I waited for the plane to arrive by hiding out in the airline VIP lounge and waited until the final call before finally boarding the plane, strapping myself into my first-class seat, and stretching my legs out.
I couldn’t wait to escape the madness.
C H A P T E R
2
Oliver’s vacation home was hidden on several acres of tree-filled land far away from the city limits. After driving through the gate off the main road, it was still an extra quarter of a mile drive up to the house and away from the attention of others. Once the taxi dropped me off, it was just me. I was alone, and it was quiet. I liked it a lot.
I never used to like to be alone, but now, given the circumstances, I couldn’t wait to get away from people. Time to get away from the noise and the distraction, time to think clearly and contemplate life, something I hadn’t had time to do in over a year. Life was moving at such a fast pace that I didn’t have time to think about what I’d eat for breakfast, let alone what I wanted to do for the next five years of my life. I hadn’t chosen this life; it chose me, and now I was left with trying to get on board and enjoy the ride.

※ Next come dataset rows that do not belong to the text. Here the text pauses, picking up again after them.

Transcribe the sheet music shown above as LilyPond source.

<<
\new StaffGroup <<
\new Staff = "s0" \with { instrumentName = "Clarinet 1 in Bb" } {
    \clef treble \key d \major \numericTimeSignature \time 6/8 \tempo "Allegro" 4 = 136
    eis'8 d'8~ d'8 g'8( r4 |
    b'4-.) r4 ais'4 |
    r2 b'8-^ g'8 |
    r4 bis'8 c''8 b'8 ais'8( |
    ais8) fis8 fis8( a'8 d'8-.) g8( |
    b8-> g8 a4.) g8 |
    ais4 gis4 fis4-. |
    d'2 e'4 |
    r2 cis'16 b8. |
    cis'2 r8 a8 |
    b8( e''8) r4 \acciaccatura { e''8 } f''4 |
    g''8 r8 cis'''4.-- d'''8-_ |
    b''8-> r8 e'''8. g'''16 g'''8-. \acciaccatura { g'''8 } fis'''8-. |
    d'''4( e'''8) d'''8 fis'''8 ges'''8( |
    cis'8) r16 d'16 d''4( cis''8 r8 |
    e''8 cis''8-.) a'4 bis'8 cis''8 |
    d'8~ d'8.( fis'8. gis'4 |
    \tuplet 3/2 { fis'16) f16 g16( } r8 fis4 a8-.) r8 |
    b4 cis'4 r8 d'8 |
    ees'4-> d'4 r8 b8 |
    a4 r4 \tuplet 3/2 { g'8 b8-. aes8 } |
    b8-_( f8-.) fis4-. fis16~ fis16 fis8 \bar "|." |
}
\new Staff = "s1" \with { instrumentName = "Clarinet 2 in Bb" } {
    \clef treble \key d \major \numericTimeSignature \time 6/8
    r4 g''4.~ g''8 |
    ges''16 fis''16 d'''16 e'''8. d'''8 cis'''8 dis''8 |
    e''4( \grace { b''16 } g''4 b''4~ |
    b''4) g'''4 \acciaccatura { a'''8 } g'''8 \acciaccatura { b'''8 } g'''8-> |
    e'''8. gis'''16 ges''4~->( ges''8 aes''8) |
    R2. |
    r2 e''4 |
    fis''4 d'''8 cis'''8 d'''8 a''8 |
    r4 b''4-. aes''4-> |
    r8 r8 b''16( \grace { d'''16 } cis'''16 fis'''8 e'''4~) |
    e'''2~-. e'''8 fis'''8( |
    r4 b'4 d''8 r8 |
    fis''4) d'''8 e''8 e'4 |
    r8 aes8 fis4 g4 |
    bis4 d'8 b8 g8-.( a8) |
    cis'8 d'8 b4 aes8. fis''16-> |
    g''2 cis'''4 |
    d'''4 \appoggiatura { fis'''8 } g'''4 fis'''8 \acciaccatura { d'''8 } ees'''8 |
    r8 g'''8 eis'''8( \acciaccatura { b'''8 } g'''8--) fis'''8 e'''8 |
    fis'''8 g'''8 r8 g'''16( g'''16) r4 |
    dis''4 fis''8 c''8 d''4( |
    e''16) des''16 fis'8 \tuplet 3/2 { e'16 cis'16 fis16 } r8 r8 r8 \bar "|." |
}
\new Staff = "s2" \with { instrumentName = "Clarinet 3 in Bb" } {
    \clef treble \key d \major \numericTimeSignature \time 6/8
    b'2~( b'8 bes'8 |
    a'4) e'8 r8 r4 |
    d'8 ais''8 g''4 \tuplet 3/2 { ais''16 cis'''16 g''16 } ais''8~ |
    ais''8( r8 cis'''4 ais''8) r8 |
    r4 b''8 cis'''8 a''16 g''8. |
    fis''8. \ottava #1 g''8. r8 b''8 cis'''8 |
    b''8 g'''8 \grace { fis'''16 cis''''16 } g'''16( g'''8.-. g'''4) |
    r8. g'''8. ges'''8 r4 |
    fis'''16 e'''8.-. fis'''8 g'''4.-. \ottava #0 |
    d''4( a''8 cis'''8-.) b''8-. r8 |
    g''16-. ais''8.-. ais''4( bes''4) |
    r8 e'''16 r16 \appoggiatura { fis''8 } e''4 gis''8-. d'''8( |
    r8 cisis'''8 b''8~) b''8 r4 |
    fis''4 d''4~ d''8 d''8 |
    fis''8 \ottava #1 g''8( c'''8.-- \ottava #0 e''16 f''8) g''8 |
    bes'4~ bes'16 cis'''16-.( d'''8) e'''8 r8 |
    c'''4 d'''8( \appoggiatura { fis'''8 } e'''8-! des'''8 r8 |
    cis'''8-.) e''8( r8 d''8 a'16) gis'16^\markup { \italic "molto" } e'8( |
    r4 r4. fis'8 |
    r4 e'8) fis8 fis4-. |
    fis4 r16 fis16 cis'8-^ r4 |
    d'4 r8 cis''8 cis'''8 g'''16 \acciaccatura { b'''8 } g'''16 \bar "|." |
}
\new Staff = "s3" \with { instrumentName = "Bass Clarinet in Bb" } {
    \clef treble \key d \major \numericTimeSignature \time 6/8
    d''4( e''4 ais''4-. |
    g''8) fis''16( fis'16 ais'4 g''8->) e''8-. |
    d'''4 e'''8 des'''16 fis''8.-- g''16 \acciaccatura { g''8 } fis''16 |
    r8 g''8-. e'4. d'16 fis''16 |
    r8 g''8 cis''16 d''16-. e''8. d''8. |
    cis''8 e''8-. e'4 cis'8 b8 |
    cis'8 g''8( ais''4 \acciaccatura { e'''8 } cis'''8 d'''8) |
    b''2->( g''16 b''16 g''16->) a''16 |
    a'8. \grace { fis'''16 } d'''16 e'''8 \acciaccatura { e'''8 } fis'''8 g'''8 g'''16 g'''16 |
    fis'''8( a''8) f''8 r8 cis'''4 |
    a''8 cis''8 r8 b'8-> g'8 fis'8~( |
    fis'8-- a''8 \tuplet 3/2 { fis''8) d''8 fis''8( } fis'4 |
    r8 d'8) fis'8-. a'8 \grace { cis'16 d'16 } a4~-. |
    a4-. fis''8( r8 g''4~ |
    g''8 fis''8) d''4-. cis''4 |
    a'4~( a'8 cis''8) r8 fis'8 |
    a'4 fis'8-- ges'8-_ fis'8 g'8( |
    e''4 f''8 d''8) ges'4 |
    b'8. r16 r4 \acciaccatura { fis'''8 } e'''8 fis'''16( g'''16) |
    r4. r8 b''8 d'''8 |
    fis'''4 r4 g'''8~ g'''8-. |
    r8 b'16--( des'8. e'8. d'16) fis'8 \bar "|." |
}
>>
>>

After giving myself a tour of the main house, I grabbed my luggage and carried it to the guesthouse, which would be my home for the next few months.
The front door and window off the main room looked on to the elaborate pool, and the bedroom, which was at the back of the small house, looked into the forest. There must have been good nature viewing, because an overstuffed chair was situated in front of the window and binoculars sat on the small side table, along with a book about birds and other animals that wandered the forests in this part of the country. I hoped the slower pace never became so underwhelming that I’d actually make use of the book or binoculars. I couldn’t imagine anything being more boring.